The episode features a whole cast of J.B. enthusiasts, including guest performances by Betty Garrett, Marie Windsor, Janet Blair, and Margaret O’Brien. As the death of the impersonator unravels into three different murder investigations, including one man allegedly killed with a rifle by his dog, J.B. works with her fan club to solve the cases. Like Jessica, the group of older women are warm, sincere, and unabashedly nosy. Their overexcitement at the twists of the mystery is also a reminder of the delight in watching the show.

“Murder on Madison Avenue” (Season 8, Episode 22)

For many kids, games like Clue gave them an appetite for murder mystery, and in this episode, Jessica is meeting with executives of the Marathon Toy Corporation to design her own mystery board game. She explores the wonderland workshop of the “eccentric” designer, which has a life-size, nightmare-quality sheriff toy as well as some other trinkets kids would seem more inclined to run away from than to play with. It’s in this workshop that Jessica will later discover the body of the toy CEO, struck in the head, squeezed into the petite car of a kid-size train whirling around the room.
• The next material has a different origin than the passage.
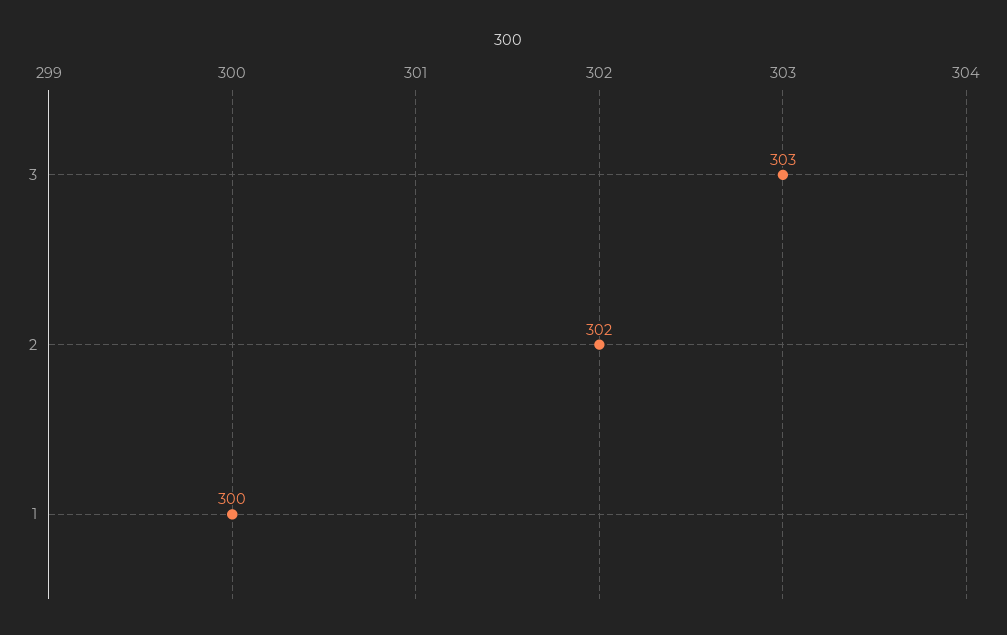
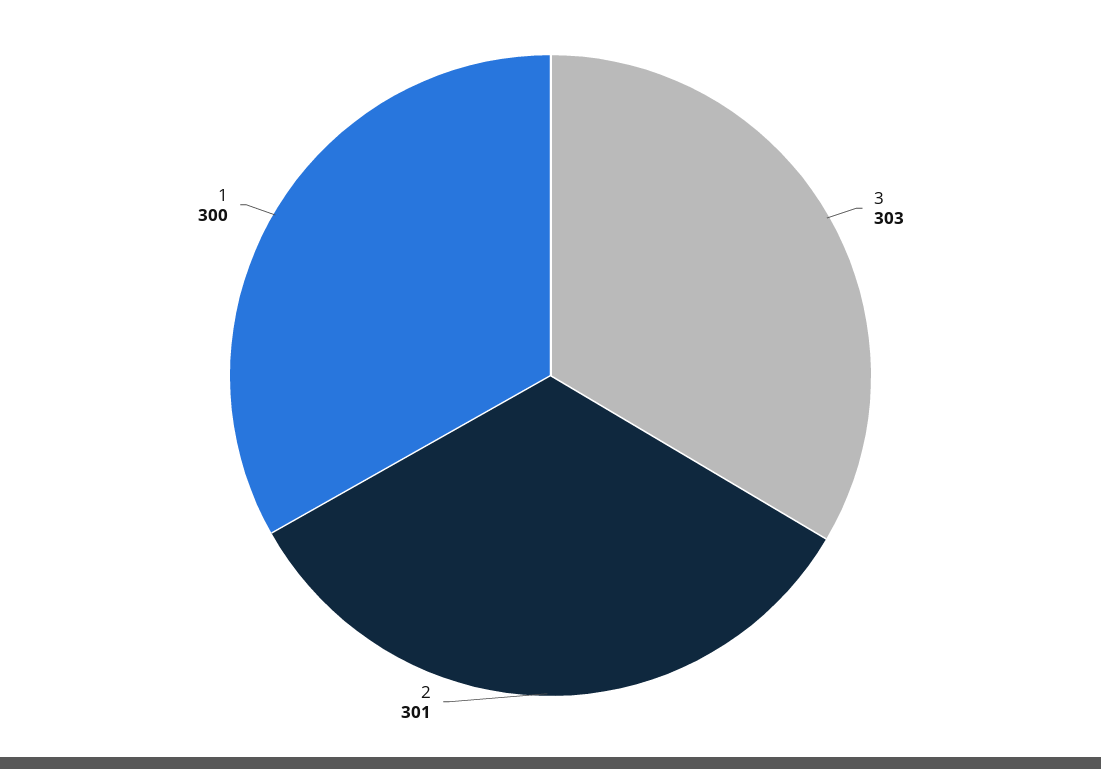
2: 302 -> 301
A police lieutenant with a questionable haircut shows up thinking it’s robbery-related, but Jessica and viewers know better than to believe that. It wouldn’t be a corporate-set episode without office affairs, vague talk of securing accounts, and pantsuits with heavy shoulder pads.

“Nan’s Ghost Pt. 1 & Pt. 2” (Season 12, Episodes 6 & 7)

Murder, She Wrote only occasionally tread into supernatural territory. Scorned lovers, desperate heirs, and ambitious businesspeople are much easier to believe as killers than ghosts or witches. But in this spooky episode set in the Irish countryside, somebody wants Jessica to believe a medieval castle is haunted by the ghost of a dead girl trapped in a dungeon. The townspeople think her death was an accident, but Jessica doesn’t buy it.

The secret to the girl’s mysterious death may be found in a buried horde of ancient treasures. Along the way, Jessica herself gets trapped in the dungeon, and she turns out to keep a surprisingly large supply of Werther’s caramels in her purse. As greed motivates more killings, Jessica, alongside her Irish friends with accents of varying quality, must uncover the trove to stop the murders and find out who is responsible.